Paul Krugman, Il Sole 24 Ore 2/8/2015, 2 agosto 2015
L’EURO, QUEL CLAMOROSO ERRORE DELL’EUROPA
Ci sono argomentazioni valide che smentiscano che la creazione dell’euro è stata un errore clamoroso? Forse. Ma quelle che ho sentito ultimamente sono davvero pessime e anche piuttosto seccanti. Una che sento ripetere in continuazione è che gli economisti critici come me non capiscono che l’euro è stato un progetto politico e strategico e non una mera questione di costi e vantaggi economici. Ebbene sì, sono un economista rozzo e ottuso, completamente ignaro del ruolo della strategia politica e internazionale nelle decisioni politiche e che non ha mai sentito parlare di progetto europeo e della sua idea originaria di gettarsi alle spalle la guerra e consolidare la democrazia durante la Guerra Fredda.
In realtà quelle cose le conosco bene. Tuttavia, il punto è che se il progetto europeo in ogni sua fase ha combinato gli obiettivi economici con quelli politici – pace e democrazia attraverso l’integrazione e la prosperità – non ci si può aspettare che funzioni se le misure economiche non sono buone idee (o perlomeno non catastrofiche). Quello che è successo nel cammino verso l’euro è che le élite europee, innamorate del simbolismo di una moneta unica, non hanno voluto vedere gli avvertimenti che la moneta europea – a differenza dell’abolizione delle barriere commerciali – era come mimino ambigua nella sua logica economica, per non dire una pessima idea.

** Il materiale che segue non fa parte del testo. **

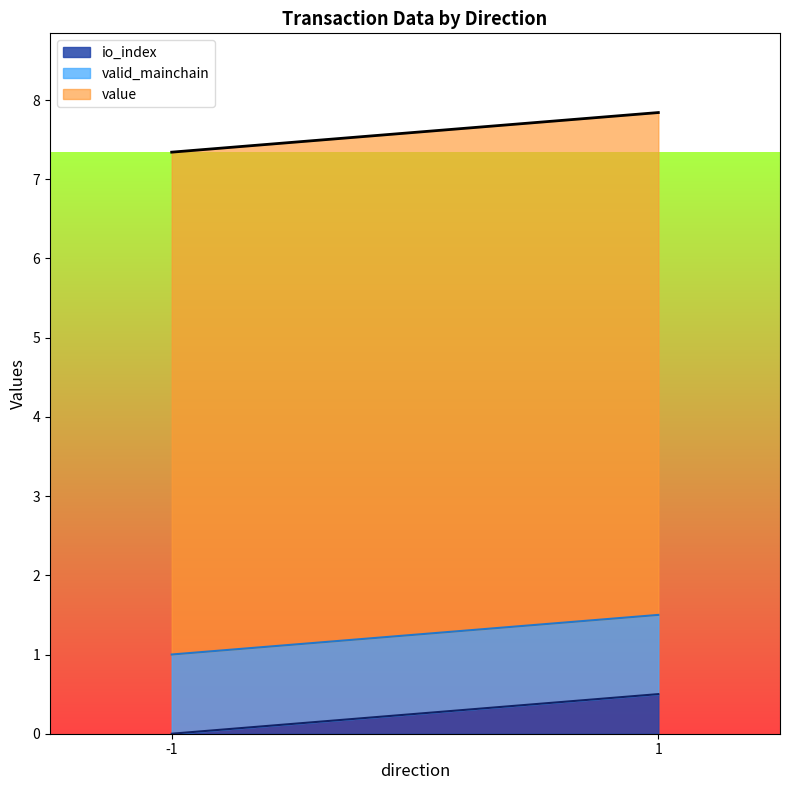

Is it true that valid_mainchain equals 1.0 at -1?

True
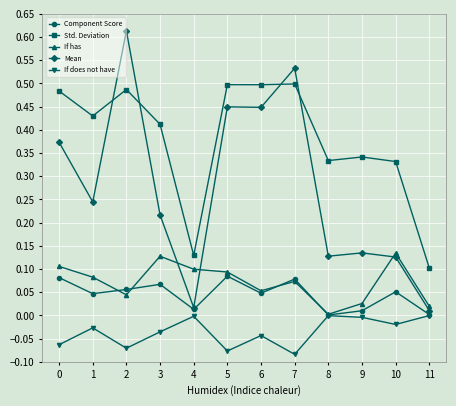

Which category has the lowest value in the If has series?

8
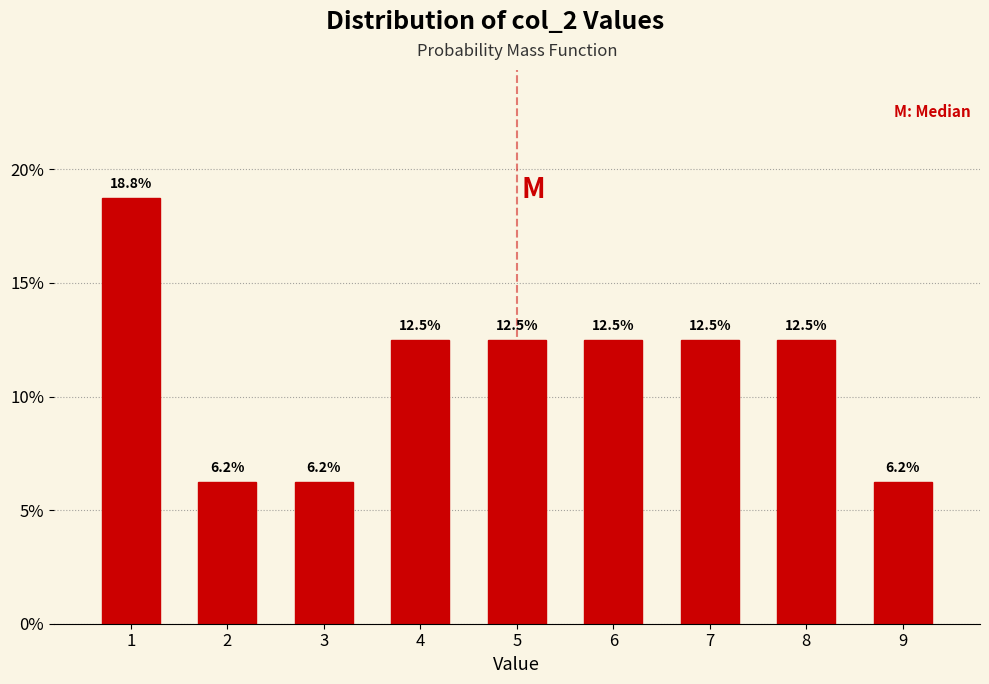

What is the average value?

11.1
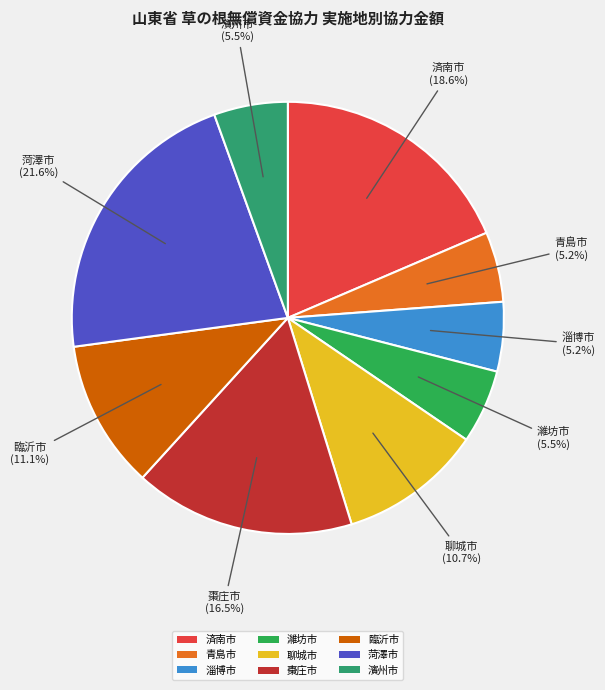

Which has a higher value, 菏澤市 or 青島市?

菏澤市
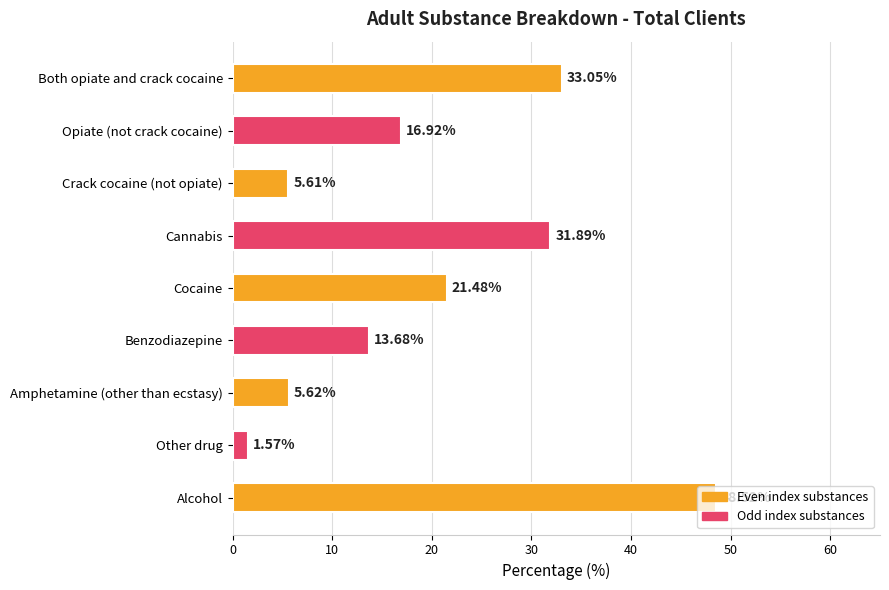

At which category does the chart reach its peak across all series?

Alcohol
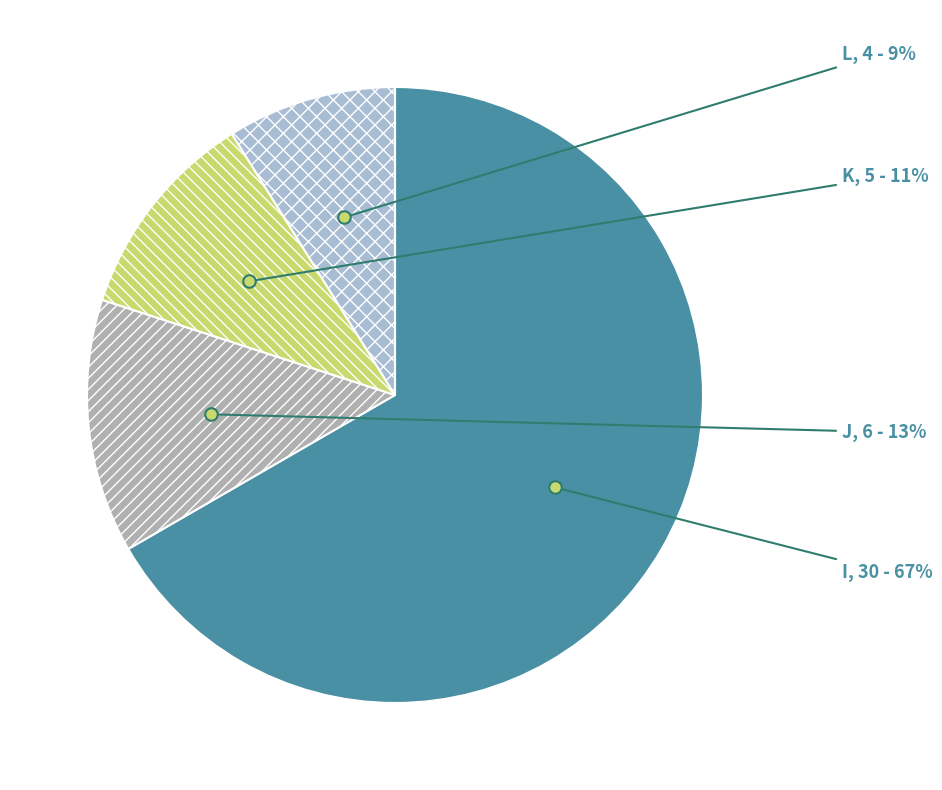

Between J and K, which is larger?

J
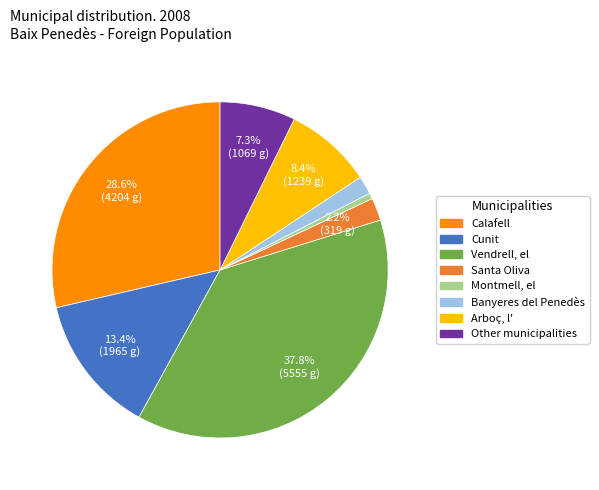

Rank the categories by value from highest to lowest.

Vendrell, el, Calafell, Cunit, Arboç, l', Other municipalities, Santa Oliva, Banyeres del Penedès, Montmell, el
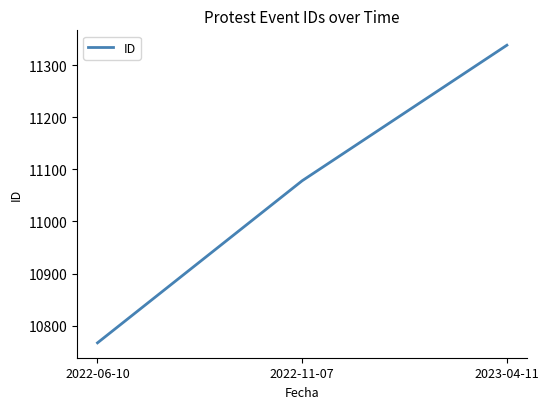

What is the sum of the values at 2022-11-07 and 2022-06-10?

21845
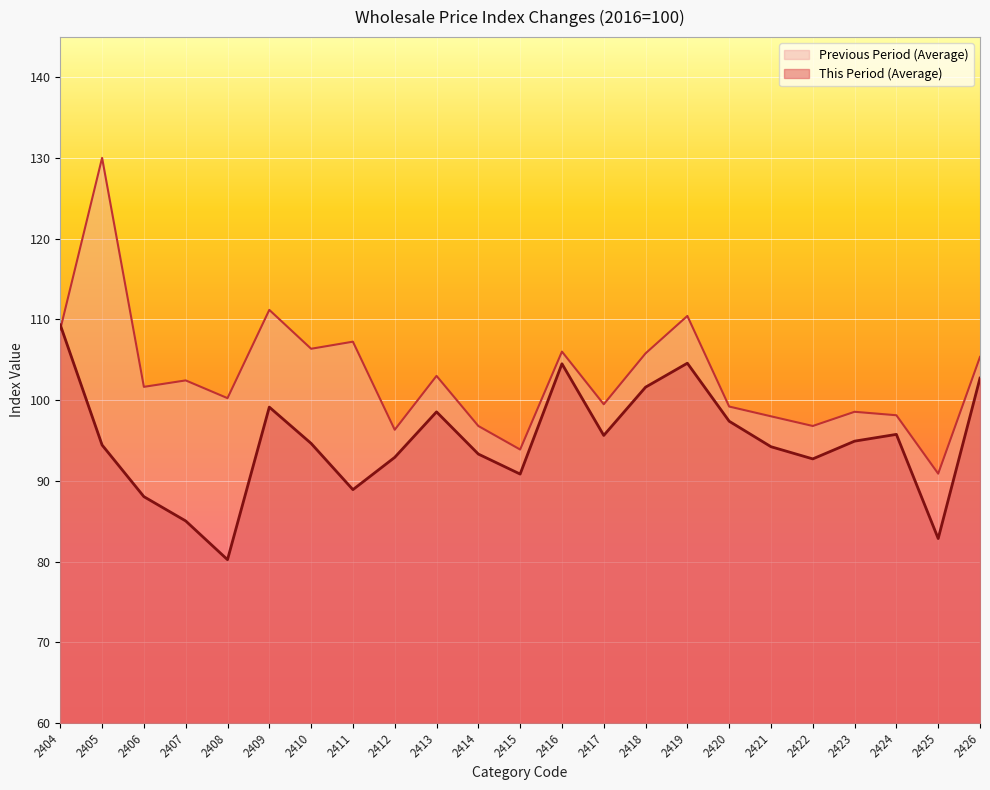

At which category does This Period (Average) reach its first local peak?

2409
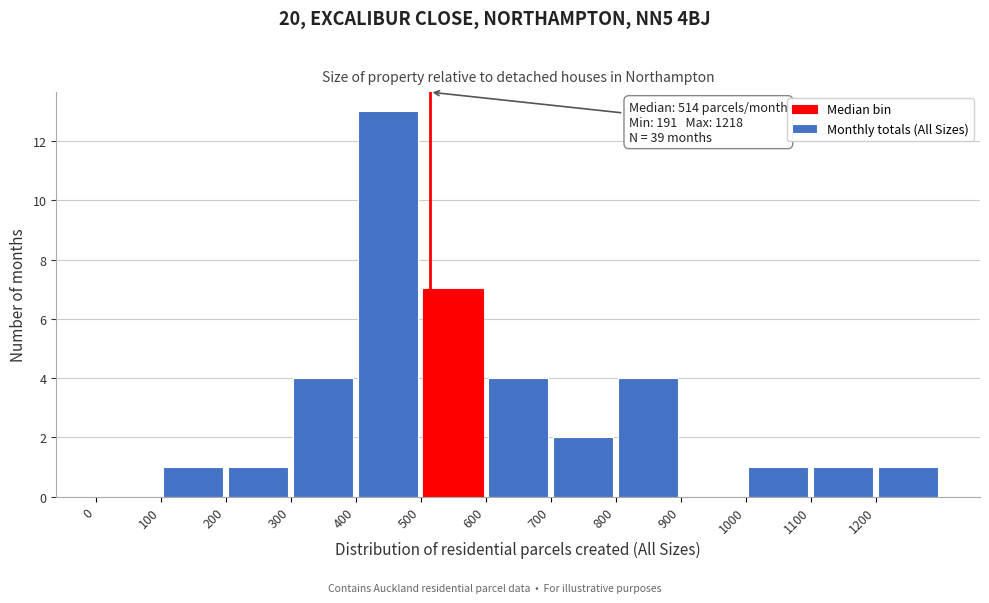

Over which range of the x-axis is the bar tallest?

400 to 500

Un’argomentazione alternativa che sta venendo dalle economie depresse d’Europa come quella finlandese, è che i presunti grandi vantaggi di un’integrazione economica sono maggiori dei costi di inflessibilità a breve termine. Ma dove sarebbero le prove di questi grandi vantaggi? Secondo un recente articolo sul New York Times di Neil Irwin (lo trovate qui: nyti.ms/1fYX4QI), quei vantaggi sono dimostrati dalla forte crescita finlandese prima della recente crisi. Ma vi pare plausibile dare il merito del boom Nokia alla moneta unica? Be’, il grafico mette a confronto la Finlandia e la vicina Svezia, dove gli elettori hanno rifiutato di entrare nell’euro con il referendum del 2003 (me lo ricordo quel voto: gli amici svedesi che condividevano le mie preoccupazioni mi hanno chiamato nel cuore della notte per esultare). Per entrambi i Paesi sono partito dal 1989: era l’anno prima che scoppiasse la grande crisi scandinava degli anni Novanta provocata dalla sregolatezza bancaria e da una grossa bolla immobiliare.
Dopo la crisi, la Finlandia ha vissuto un lungo periodo di forte crescita economica, ma è stato lo stesso per la Svezia, ed è difficile ravvisare grandi differenze tra i successi dei due Paesi. Sicuramente non c’è niente che dimostri che l’adesione all’euro è stata fondamentale per la crescita. Dal 2008 in poi, d’altra parte, la Svezia – nonostante abbia sbagliato la politica monetaria – è andata ancora meglio.
Come ho detto, forse di argomentazioni valide che provino che l’euro non è stato un errore ce ne sono. Ma dire che bisogna tenere conto della politica e che le economie crescono, non basta: non sono quelli i fattori di che andrebbero cercati.